Why the Cycle Gets Harder to Break
Each element reinforces the others. Bingeing delivers a surge of calories the body readily absorbs. Purging fails to remove most of those calories but succeeds in slowing metabolism, depleting electrolytes, and triggering fluid retention. Hunger hormones spike in response to the cycle, driving more frequent binges. Insulin surges push absorbed calories toward fat storage. And the resulting weight stability or gain can fuel the psychological distress that motivates more purging, even though purging is the very thing making the problem worse.

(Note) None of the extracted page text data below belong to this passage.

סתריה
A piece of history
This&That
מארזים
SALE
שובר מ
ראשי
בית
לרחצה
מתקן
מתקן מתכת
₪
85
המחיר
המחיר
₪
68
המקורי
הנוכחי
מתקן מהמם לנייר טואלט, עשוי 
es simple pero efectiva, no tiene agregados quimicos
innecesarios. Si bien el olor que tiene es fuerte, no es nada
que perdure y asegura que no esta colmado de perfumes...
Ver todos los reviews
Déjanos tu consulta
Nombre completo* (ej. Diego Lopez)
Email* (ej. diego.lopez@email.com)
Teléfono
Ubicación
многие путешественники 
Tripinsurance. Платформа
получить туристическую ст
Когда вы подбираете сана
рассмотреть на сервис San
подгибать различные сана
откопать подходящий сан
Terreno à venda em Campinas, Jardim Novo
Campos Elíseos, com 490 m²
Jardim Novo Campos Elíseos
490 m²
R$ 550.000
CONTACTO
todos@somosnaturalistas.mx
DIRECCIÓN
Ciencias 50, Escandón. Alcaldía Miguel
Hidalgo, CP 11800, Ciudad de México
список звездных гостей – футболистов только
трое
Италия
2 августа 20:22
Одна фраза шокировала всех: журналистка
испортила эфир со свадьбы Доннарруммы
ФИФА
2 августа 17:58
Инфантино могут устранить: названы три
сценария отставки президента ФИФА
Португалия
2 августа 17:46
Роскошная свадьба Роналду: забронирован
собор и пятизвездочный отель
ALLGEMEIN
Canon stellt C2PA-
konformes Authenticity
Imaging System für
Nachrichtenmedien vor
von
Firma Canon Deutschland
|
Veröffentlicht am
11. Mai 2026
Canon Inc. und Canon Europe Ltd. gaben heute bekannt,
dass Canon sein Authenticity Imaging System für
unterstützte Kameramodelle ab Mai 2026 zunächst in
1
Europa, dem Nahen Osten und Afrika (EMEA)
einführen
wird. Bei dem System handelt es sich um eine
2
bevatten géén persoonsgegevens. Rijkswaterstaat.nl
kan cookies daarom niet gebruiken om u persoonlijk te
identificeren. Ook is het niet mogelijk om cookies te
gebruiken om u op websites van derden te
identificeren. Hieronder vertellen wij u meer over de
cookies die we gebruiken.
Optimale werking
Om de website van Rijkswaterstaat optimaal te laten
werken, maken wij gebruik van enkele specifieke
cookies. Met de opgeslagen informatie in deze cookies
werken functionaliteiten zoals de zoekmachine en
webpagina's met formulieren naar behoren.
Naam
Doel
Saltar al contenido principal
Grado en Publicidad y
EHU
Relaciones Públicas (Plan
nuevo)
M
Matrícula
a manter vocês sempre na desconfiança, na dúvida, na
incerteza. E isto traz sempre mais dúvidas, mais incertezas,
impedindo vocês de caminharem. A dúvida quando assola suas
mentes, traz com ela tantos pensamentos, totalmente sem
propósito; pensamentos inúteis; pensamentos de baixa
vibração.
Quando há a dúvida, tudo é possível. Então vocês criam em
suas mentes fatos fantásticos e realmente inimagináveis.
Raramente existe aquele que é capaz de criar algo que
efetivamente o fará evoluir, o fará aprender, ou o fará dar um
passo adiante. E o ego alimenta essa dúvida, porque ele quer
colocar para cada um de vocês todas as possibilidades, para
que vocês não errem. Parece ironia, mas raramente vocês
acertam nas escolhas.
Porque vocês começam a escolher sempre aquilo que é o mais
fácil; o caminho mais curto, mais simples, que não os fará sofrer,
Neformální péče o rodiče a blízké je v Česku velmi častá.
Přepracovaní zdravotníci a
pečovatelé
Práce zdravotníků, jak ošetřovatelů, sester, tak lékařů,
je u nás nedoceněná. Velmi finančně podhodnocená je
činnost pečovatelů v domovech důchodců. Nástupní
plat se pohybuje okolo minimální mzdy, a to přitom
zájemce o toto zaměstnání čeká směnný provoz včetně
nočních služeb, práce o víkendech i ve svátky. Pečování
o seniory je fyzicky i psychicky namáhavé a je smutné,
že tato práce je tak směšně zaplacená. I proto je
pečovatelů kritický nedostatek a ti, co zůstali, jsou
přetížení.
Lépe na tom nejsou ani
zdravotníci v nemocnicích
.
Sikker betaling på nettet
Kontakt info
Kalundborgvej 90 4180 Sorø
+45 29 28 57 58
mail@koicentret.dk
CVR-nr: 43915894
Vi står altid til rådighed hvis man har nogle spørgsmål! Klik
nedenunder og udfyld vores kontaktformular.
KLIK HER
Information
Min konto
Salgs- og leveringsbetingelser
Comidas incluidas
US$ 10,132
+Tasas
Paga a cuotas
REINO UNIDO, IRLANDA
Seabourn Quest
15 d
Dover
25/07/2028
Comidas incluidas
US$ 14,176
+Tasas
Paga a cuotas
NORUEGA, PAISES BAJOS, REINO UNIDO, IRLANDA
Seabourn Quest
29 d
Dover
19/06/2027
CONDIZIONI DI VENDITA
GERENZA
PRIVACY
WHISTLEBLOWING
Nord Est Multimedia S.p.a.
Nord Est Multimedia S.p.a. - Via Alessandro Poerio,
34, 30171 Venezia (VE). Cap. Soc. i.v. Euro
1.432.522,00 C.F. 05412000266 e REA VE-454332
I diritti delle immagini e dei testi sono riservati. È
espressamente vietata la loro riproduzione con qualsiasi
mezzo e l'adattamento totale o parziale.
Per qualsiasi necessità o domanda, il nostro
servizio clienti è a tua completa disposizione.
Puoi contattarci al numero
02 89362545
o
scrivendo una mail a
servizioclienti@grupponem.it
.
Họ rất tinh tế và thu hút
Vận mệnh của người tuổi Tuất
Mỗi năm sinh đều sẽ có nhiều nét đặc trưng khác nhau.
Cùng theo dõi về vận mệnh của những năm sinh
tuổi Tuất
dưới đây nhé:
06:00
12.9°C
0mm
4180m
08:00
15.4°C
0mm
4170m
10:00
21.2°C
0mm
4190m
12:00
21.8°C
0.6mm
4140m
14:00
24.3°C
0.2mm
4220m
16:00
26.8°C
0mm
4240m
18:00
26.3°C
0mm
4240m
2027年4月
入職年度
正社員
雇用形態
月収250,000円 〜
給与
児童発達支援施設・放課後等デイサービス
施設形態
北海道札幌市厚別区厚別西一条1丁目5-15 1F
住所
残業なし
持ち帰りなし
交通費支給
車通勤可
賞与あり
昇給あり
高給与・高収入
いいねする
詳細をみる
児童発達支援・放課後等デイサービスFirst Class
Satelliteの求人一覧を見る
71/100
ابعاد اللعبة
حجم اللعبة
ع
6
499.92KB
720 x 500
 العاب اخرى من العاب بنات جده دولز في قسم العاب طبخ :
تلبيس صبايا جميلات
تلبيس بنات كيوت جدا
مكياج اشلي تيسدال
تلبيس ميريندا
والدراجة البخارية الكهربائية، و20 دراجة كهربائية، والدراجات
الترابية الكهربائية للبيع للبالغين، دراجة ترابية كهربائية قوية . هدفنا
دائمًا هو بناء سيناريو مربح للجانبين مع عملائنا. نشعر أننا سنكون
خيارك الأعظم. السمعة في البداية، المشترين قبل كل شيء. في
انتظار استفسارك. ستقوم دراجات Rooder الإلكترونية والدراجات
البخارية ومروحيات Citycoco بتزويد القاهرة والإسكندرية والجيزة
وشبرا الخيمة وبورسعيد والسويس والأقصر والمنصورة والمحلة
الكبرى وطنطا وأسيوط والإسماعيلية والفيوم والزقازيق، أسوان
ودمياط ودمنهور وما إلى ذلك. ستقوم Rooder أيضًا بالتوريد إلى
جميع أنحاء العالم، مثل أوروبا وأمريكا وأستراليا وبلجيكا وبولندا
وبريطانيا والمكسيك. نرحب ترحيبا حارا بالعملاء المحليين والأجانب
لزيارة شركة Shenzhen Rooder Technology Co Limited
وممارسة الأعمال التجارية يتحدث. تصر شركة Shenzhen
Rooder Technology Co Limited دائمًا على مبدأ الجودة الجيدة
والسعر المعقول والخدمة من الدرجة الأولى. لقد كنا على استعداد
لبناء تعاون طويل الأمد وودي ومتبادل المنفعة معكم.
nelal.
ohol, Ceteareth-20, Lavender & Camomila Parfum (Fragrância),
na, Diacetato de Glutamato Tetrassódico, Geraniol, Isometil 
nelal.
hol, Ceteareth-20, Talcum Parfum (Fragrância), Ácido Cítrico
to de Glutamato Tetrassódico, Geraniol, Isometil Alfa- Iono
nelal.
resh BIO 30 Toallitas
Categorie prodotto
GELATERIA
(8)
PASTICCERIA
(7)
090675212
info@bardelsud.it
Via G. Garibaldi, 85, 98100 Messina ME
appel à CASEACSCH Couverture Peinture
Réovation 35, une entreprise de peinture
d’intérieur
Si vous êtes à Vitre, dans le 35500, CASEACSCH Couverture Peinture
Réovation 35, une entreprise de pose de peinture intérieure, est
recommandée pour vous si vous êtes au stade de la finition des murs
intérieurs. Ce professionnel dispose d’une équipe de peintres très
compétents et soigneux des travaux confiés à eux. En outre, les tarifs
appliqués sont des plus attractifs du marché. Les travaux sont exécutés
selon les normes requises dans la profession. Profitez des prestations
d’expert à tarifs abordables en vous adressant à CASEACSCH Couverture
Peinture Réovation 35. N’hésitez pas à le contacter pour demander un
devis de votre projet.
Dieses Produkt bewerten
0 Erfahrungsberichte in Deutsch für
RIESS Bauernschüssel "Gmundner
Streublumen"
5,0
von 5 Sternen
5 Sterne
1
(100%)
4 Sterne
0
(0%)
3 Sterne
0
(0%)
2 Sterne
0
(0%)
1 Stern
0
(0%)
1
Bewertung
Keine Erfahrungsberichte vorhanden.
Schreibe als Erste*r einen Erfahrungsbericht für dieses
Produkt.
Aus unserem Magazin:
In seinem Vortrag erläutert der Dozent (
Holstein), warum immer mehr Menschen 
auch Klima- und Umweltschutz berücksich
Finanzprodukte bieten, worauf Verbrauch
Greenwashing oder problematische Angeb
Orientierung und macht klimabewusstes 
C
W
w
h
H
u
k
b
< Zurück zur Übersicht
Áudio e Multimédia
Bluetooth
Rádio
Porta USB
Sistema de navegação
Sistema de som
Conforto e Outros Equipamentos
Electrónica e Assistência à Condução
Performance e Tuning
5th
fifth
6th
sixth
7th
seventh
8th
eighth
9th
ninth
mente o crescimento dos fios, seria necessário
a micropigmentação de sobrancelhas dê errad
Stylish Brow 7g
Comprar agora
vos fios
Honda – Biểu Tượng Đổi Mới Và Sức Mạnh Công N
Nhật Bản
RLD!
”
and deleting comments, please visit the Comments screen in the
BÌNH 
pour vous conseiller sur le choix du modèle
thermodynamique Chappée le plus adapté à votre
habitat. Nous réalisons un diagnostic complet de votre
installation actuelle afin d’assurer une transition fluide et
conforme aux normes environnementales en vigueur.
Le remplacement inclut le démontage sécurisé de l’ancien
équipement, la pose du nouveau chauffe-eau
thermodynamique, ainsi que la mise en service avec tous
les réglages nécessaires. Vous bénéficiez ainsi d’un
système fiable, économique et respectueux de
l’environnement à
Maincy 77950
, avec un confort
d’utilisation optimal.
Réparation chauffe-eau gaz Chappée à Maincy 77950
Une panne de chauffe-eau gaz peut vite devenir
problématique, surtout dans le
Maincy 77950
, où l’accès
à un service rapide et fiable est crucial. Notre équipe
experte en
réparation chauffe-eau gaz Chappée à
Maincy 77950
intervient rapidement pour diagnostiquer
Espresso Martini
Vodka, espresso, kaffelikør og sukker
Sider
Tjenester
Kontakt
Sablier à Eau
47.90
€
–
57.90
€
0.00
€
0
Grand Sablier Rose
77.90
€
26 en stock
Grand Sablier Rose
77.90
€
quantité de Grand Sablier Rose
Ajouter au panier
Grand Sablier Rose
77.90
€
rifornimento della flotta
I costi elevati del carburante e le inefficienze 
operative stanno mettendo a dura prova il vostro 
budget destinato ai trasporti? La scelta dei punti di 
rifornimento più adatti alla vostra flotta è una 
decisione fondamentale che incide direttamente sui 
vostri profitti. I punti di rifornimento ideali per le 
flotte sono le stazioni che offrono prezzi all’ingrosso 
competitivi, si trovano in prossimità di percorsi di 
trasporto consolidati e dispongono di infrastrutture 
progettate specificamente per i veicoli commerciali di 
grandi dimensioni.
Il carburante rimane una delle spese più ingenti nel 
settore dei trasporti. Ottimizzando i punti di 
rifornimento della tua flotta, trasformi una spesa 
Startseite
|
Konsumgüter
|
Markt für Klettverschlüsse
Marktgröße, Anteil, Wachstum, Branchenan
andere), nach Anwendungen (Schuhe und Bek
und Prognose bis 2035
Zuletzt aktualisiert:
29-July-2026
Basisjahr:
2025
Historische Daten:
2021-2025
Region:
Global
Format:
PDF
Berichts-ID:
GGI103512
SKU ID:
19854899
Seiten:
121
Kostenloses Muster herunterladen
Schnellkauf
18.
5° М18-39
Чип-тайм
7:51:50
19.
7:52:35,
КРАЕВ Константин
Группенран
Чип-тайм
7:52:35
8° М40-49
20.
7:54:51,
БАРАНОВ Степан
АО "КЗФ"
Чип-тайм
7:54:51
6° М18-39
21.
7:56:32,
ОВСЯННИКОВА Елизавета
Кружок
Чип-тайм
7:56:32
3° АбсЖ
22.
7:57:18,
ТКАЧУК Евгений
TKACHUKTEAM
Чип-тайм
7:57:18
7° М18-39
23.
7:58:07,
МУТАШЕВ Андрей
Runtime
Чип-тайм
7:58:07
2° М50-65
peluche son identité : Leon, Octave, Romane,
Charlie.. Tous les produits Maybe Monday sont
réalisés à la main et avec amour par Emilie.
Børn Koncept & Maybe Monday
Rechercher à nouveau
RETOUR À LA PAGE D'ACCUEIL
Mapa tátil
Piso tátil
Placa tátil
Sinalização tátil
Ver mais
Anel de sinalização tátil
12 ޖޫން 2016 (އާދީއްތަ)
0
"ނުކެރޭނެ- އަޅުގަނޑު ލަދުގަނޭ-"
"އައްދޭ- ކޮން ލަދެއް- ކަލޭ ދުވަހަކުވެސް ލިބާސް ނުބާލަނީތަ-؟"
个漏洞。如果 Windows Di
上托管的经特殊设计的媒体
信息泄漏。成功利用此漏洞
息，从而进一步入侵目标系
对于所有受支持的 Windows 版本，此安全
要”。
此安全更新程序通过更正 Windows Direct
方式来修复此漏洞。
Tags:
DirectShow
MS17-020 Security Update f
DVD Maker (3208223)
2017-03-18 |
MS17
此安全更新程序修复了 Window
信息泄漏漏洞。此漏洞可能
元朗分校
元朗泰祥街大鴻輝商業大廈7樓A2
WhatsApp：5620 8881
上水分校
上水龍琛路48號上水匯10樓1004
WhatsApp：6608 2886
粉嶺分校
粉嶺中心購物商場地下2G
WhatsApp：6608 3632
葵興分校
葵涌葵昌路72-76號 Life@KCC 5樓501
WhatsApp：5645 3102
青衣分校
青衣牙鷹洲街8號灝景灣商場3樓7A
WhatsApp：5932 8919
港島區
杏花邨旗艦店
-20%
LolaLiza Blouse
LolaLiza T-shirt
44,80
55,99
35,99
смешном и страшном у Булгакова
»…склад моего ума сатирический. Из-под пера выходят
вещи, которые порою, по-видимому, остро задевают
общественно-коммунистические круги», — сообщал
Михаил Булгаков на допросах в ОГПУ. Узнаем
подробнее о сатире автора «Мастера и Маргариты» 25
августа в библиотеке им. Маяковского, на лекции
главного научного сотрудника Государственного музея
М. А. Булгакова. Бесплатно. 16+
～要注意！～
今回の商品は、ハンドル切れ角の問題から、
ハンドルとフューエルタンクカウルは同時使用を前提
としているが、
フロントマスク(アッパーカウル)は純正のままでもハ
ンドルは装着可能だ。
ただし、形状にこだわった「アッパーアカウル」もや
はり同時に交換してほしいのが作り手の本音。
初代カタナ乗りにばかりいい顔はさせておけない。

The bottom line is that bulimia is remarkably ineffective as a weight control method. It absorbs more calories than people realize, slows the rate at which those calories are burned, amplifies hunger, promotes fat storage, and layers on water weight that masks what’s actually happening in the body. Over years, most people with bulimia either maintain their weight or gradually gain, not because they lack willpower, but because the biology of the disorder is working against them at every step.